Search code examples
matlabvectorizationmatrix-multiplication

Vectorization and Nested Matrix Multiplication


Here is the original code:

K = zeros(N*N)
for a=1:N
    for i=1:I
        for j=1:J
            M = kron(X(:,:,a).',Y(:,:,a,i,j));

            %A function that essentially adds M to K. 
        end
    end
end

The goal is to vectorize the kroniker multiplication calls. My intuition is to think of X and Y as containers of matrices (for reference, the slices of X and Y being fed to kron are square matrices of the order 7x7). Under this container scheme, X appears a 1-D container and Y as a 3-D container.
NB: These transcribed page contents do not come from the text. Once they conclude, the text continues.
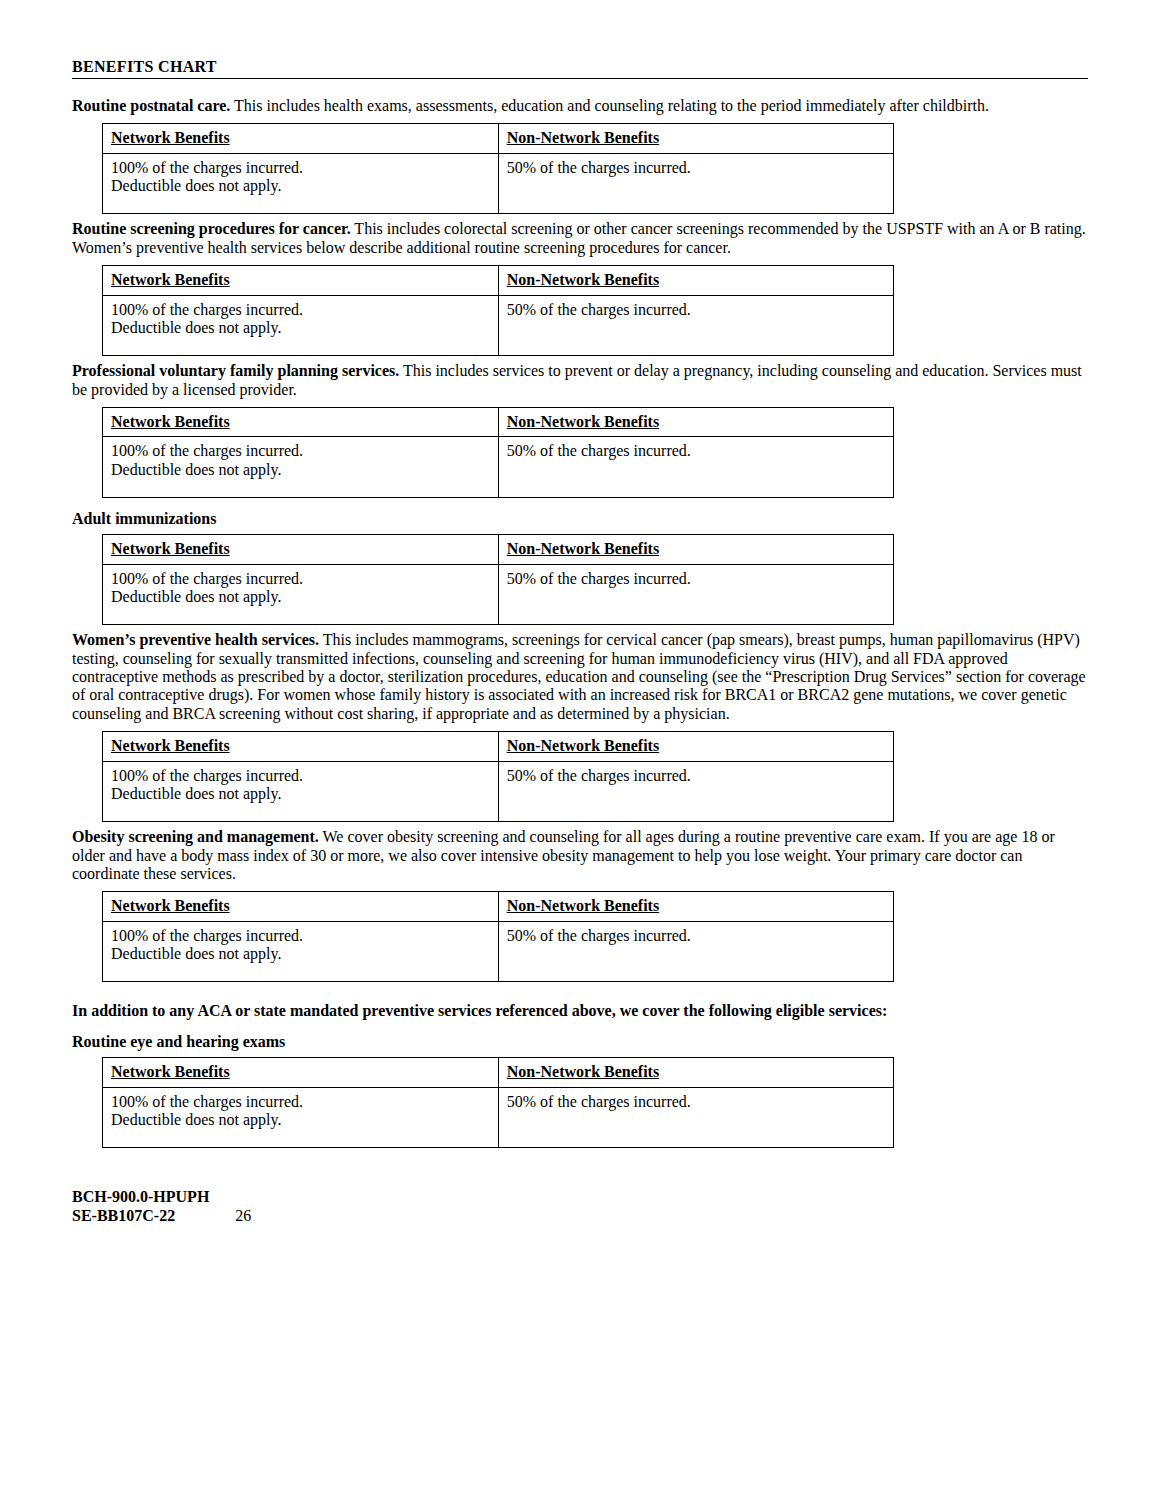BENEFITS CHART
Routine postnatal care. This includes health exams, assessments, education and counseling relating to the period immediately after childbirth.
| Network Benefits | Non-Network Benefits |
| --- | --- |
| 100% of the charges incurred. Deductible does not apply. | 50% of the charges incurred. |
Routine screening procedures for cancer. This includes colorectal screening or other cancer screenings recommended by the USPSTF with an A or B rating. Women’s preventive health services below describe additional routine screening procedures for cancer.
| Network Benefits | Non-Network Benefits |
| --- | --- |
| 100% of the charges incurred. Deductible does not apply. | 50% of the charges incurred. |
Professional voluntary family planning services. This includes services to prevent or delay a pregnancy, including counseling and education. Services must be provided by a licensed provider.
| Network Benefits | Non-Network Benefits |
| --- | --- |
| 100% of the charges incurred. Deductible does not apply. | 50% of the charges incurred. |
Adult immunizations
| Network Benefits | Non-Network Benefits |
| --- | --- |
| 100% of the charges incurred. Deductible does not apply. | 50% of the charges incurred. |
Women’s preventive health services. This includes mammograms, screenings for cervical cancer (pap smears), breast pumps, human papillomavirus (HPV) testing, counseling for sexually transmitted infections, counseling and screening for human immunodeficiency virus (HIV), and all FDA approved contraceptive methods as prescribed by a doctor, sterilization procedures, education and counseling (see the “Prescription Drug Services” section for coverage of oral contraceptive drugs). For women whose family history is associated with an increased risk for BRCA1 or BRCA2 gene mutations, we cover genetic counseling and BRCA screening without cost sharing, if appropriate and as determined by a physician.
| Network Benefits | Non-Network Benefits |
| --- | --- |
| 100% of the charges incurred. Deductible does not apply. | 50% of the charges incurred. |
Obesity screening and management. We cover obesity screening and counseling for all ages during a routine preventive care exam. If you are age 18 or older and have a body mass index of 30 or more, we also cover intensive obesity management to help you lose weight. Your primary care doctor can coordinate these services.
| Network Benefits | Non-Network Benefits |
| --- | --- |
| 100% of the charges incurred. Deductible does not apply. | 50% of the charges incurred. |
In addition to any ACA or state mandated preventive services referenced above, we cover the following eligible services:
Routine eye and hearing exams
| Network Benefits | Non-Network Benefits |
| --- | --- |
| 100% of the charges incurred. Deductible does not apply. | 50% of the charges incurred. |
BCH-900.0-HPUPH
SE-BB107C-22 26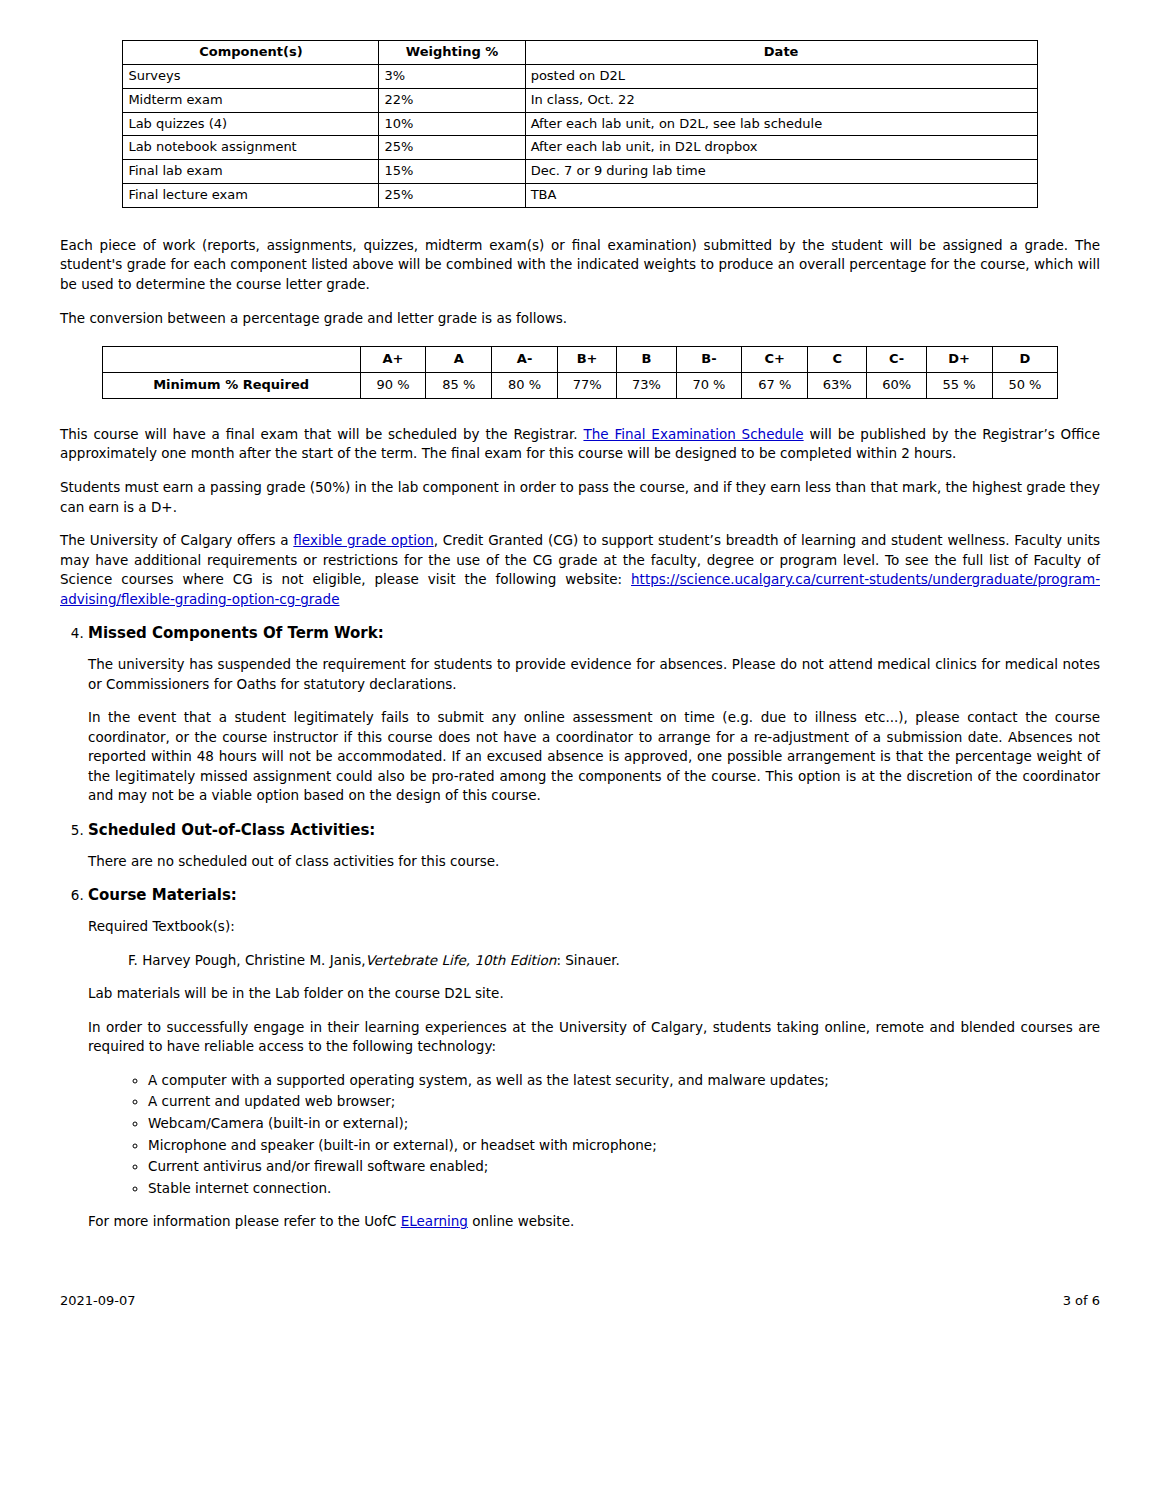| Component(s) | Weighting % | Date |
| --- | --- | --- |
| Surveys | 3% | posted on D2L |
| Midterm exam | 22% | In class, Oct. 22 |
| Lab quizzes (4) | 10% | After each lab unit, on D2L, see lab schedule |
| Lab notebook assignment | 25% | After each lab unit, in D2L dropbox |
| Final lab exam | 15% | Dec. 7 or 9 during lab time |
| Final lecture exam | 25% | TBA |
Each piece of work (reports, assignments, quizzes, midterm exam(s) or final examination) submitted by the student will be assigned a grade. The student's grade for each component listed above will be combined with the indicated weights to produce an overall percentage for the course, which will be used to determine the course letter grade.
The conversion between a percentage grade and letter grade is as follows.
| | A+ | A | A- | B+ | B | B- | C+ | C | C- | D+ | D |
| --- | --- | --- | --- | --- | --- | --- | --- | --- | --- | --- | --- |
| Minimum % Required | 90 % | 85 % | 80 % | 77% | 73% | 70 % | 67 % | 63% | 60% | 55 % | 50 % |
This course will have a final exam that will be scheduled by the Registrar. The Final Examination Schedule will be published by the Registrar’s Office approximately one month after the start of the term. The final exam for this course will be designed to be completed within 2 hours.
Students must earn a passing grade (50%) in the lab component in order to pass the course, and if they earn less than that mark, the highest grade they can earn is a D+.
The University of Calgary offers a flexible grade option, Credit Granted (CG) to support student’s breadth of learning and student wellness. Faculty units may have additional requirements or restrictions for the use of the CG grade at the faculty, degree or program level. To see the full list of Faculty of Science courses where CG is not eligible, please visit the following website: https://science.ucalgary.ca/current-students/undergraduate/program-advising/flexible-grading-option-cg-grade
Missed Components Of Term Work:
The university has suspended the requirement for students to provide evidence for absences. Please do not attend medical clinics for medical notes or Commissioners for Oaths for statutory declarations.
In the event that a student legitimately fails to submit any online assessment on time (e.g. due to illness etc...), please contact the course coordinator, or the course instructor if this course does not have a coordinator to arrange for a re-adjustment of a submission date. Absences not reported within 48 hours will not be accommodated. If an excused absence is approved, one possible arrangement is that the percentage weight of the legitimately missed assignment could also be pro-rated among the components of the course. This option is at the discretion of the coordinator and may not be a viable option based on the design of this course.
Scheduled Out-of-Class Activities:
There are no scheduled out of class activities for this course.
Course Materials:
Required Textbook(s):
F. Harvey Pough, Christine M. Janis,Vertebrate Life, 10th Edition: Sinauer.
Lab materials will be in the Lab folder on the course D2L site.
In order to successfully engage in their learning experiences at the University of Calgary, students taking online, remote and blended courses are required to have reliable access to the following technology:
A computer with a supported operating system, as well as the latest security, and malware updates;
A current and updated web browser;
Webcam/Camera (built-in or external);
Microphone and speaker (built-in or external), or headset with microphone;
Current antivirus and/or firewall software enabled;
Stable internet connection.
For more information please refer to the UofC ELearning online website.
2021-09-07 3 of 6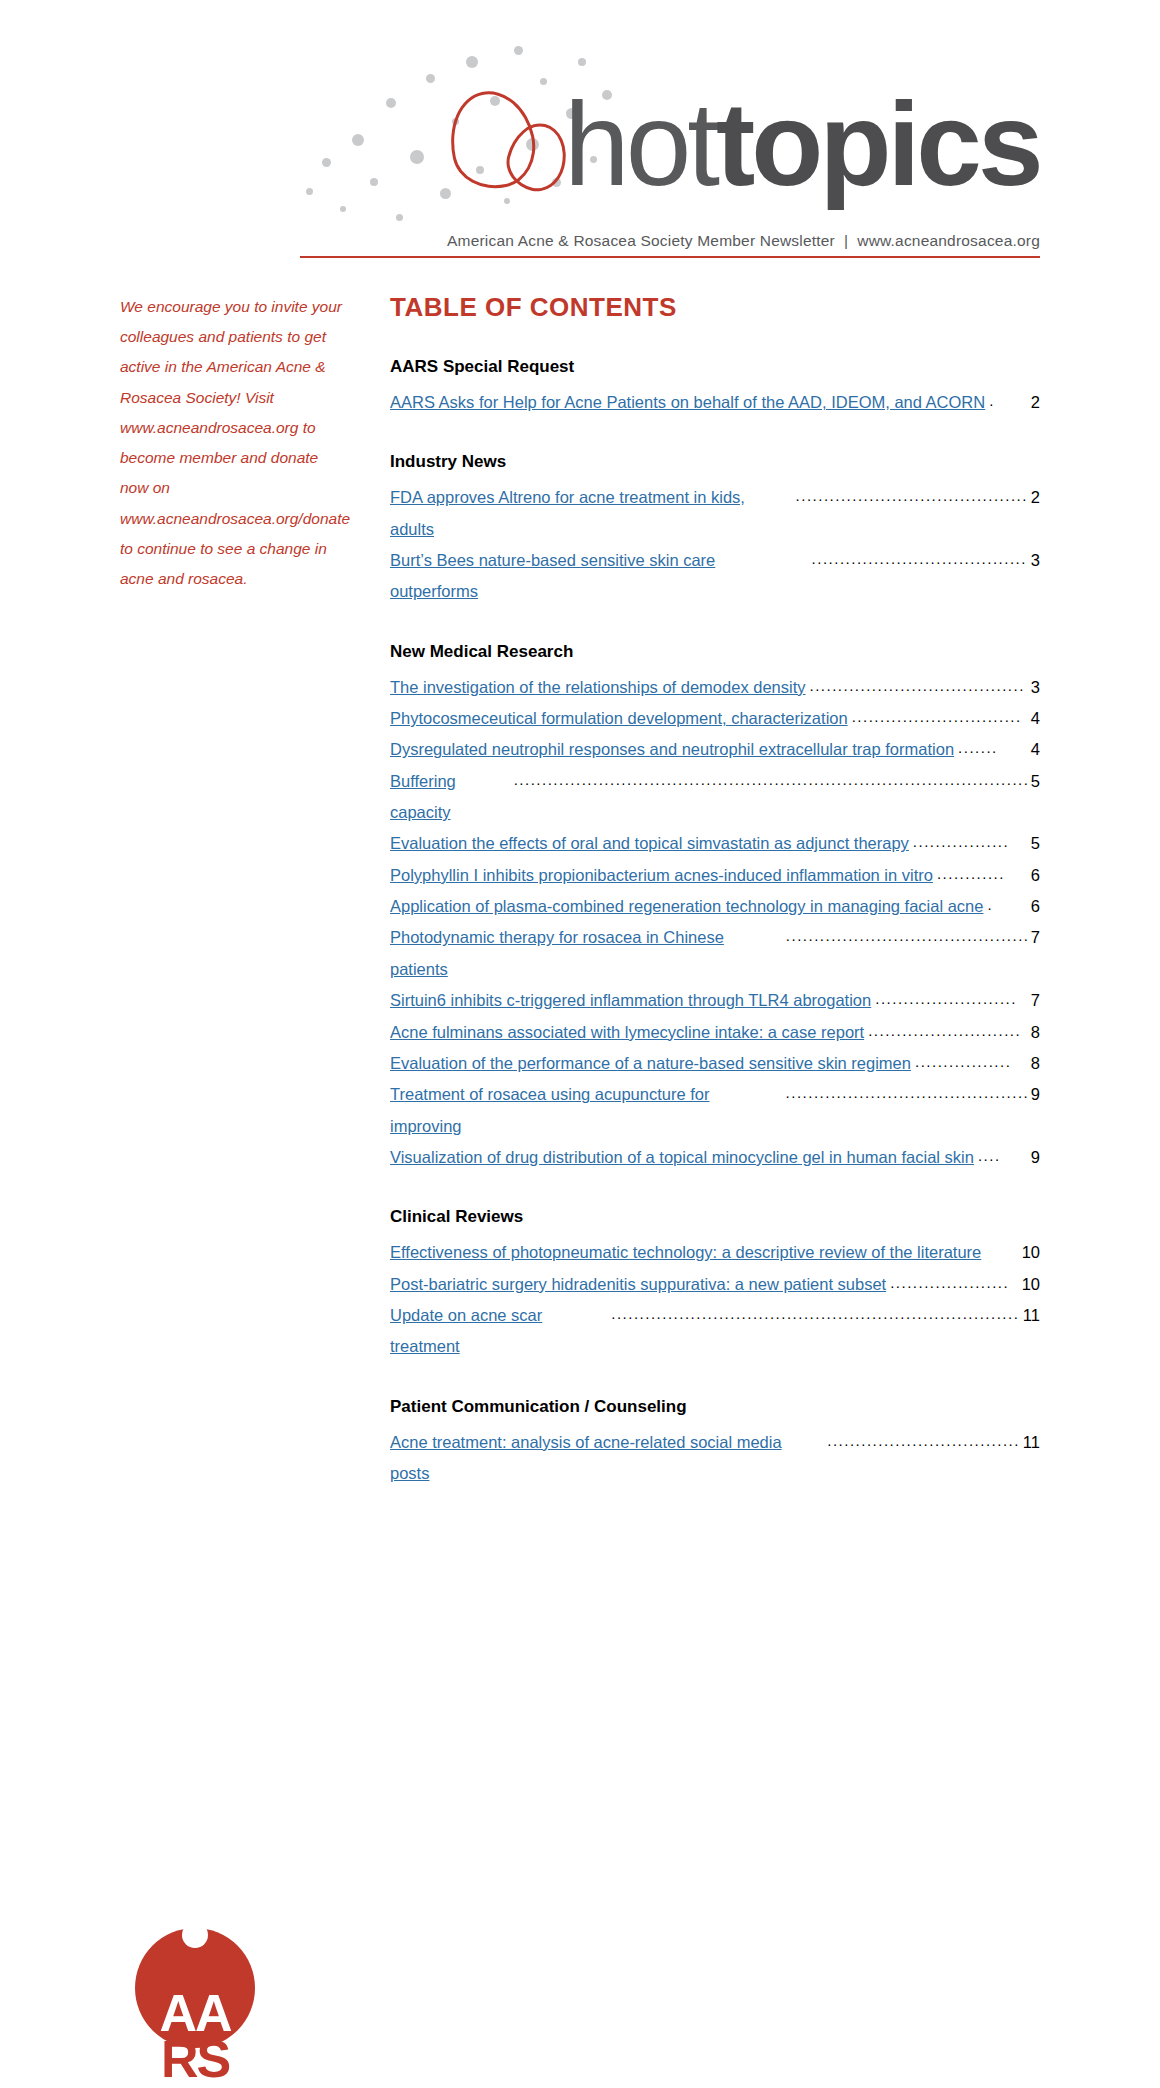hot topics
American Acne & Rosacea Society Member Newsletter | www.acneandrosacea.org
We encourage you to invite your colleagues and patients to get active in the American Acne & Rosacea Society! Visit www.acneandrosacea.org to become member and donate now on www.acneandrosacea.org/donate to continue to see a change in acne and rosacea.
AA RS
TABLE OF CONTENTS
AARS Special Request
AARS Asks for Help for Acne Patients on behalf of the AAD, IDEOM, and ACORN. 2
Industry News
FDA approves Altreno for acne treatment in kids, adults......................................... 2
Burt’s Bees nature-based sensitive skin care outperforms...................................... 3
New Medical Research
The investigation of the relationships of demodex density...................................... 3
Phytocosmeceutical formulation development, characterization.............................. 4
Dysregulated neutrophil responses and neutrophil extracellular trap formation....... 4
Buffering capacity................................................................................................... 5
Evaluation the effects of oral and topical simvastatin as adjunct therapy................. 5
Polyphyllin I inhibits propionibacterium acnes-induced inflammation in vitro............ 6
Application of plasma-combined regeneration technology in managing facial acne. 6
Photodynamic therapy for rosacea in Chinese patients........................................... 7
Sirtuin6 inhibits c-triggered inflammation through TLR4 abrogation......................... 7
Acne fulminans associated with lymecycline intake: a case report........................... 8
Evaluation of the performance of a nature-based sensitive skin regimen................. 8
Treatment of rosacea using acupuncture for improving........................................... 9
Visualization of drug distribution of a topical minocycline gel in human facial skin.... 9
Clinical Reviews
Effectiveness of photopneumatic technology: a descriptive review of the literature 10
Post-bariatric surgery hidradenitis suppurativa: a new patient subset..................... 10
Update on acne scar treatment........................................................................... 11
Patient Communication / Counseling
Acne treatment: analysis of acne-related social media posts.................................. 11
My next guess was to reshape Y into a 2-D container or better yet a 1-D container and then do element wise multiplication of X and Y. Questions are: how would do this reshaping in a way that preserves the trace of M and can matlab even handle this idea in this container idea or do the containers need to be further reshaped to expose the inner matrix elements further?


Solution

  • Approach #1: Matrix multiplication with 6D permute

    % Get sizes
    [m1,m2,~] =  size(X);
    [n1,n2,N,n4,n5] =  size(Y);
    
    % Lose the third dim from X and Y with matrix-multiplication
    parte1 = reshape(permute(Y,[1,2,4,5,3]),[],N)*reshape(X,[],N).';
    
    % Rearrange the leftover dims to bring kron format
    parte2 = reshape(parte1,[n1,n2,I,J,m1,m2]);
    
    % Lose dims correspinding to last two dims coming in from Y corresponding
    % to the iterative summation as suggested in the question
    out = reshape(permute(sum(sum(parte2,3),4),[1,6,2,5,3,4]),m1*n1,m2*n2)
    

    Approach #2: Simple 7D permute

    % Get sizes
    [m1,m2,~] =  size(X);
    [n1,n2,N,n4,n5] =  size(Y);
    
    % Perform kron format elementwise multiplication betwen the first two dims
    % of X and Y, keeping the third dim aligned and "pushing out" leftover dims
    % from Y to the back
    mults = bsxfun(@times,permute(X,[4,2,5,1,3]),permute(Y,[1,6,2,7,3,4,5]));
    
    % Lose the two dims with summation reduction for final output
    out = sum(reshape(mults,m1*n1,m2*n2,[]),3);
    

    Verification

    Here's a setup for running the original and the proposed approaches -

    % Setup inputs
    X = rand(10,10,10);
    Y = rand(10,10,10,10,10);
    
    % Original approach
    [n1,n2,N,I,J] =  size(Y);
    K = zeros(100);
    for a=1:N
        for i=1:I
            for j=1:J
                M = kron(X(:,:,a).',Y(:,:,a,i,j));
                K = K + M;
            end
        end
    end
    
    % Approach #1
    [m1,m2,~] =  size(X);
    [n1,n2,N,n4,n5] =  size(Y);
    mults = bsxfun(@times,permute(X,[4,2,5,1,3]),permute(Y,[1,6,2,7,3,4,5]));
    out1 = sum(reshape(mults,m1*n1,m2*n2,[]),3);
    
    % Approach #2
    [m1,m2,~] =  size(X);
    [n1,n2,N,n4,n5] =  size(Y);
    parte1 = reshape(permute(Y,[1,2,4,5,3]),[],N)*reshape(X,[],N).';
    parte2 = reshape(parte1,[n1,n2,I,J,m1,m2]);
    out2 = reshape(permute(sum(sum(parte2,3),4),[1,6,2,5,3,4]),m1*n1,m2*n2);
    

    After running, we see the max. absolute deviation with the proposed approaches against the original one -

    >> error_app1 = max(abs(K(:)-out1(:)))
    error_app1 =
       1.1369e-12
    >> error_app2 = max(abs(K(:)-out2(:)))
    error_app2 =
       1.1937e-12
    

    Values look good to me!


    Benchmarking

    Timing these three approaches using the same big dataset as used for verification, we get something like this -

    ----------------------------- With Loop
    Elapsed time is 1.541443 seconds.
    ----------------------------- With BSXFUN
    Elapsed time is 1.283935 seconds.
    ----------------------------- With MATRIX-MULTIPLICATION
    Elapsed time is 0.164312 seconds.
    

    Seems like matrix-multiplication is doing fairly good for dataset of these sizes!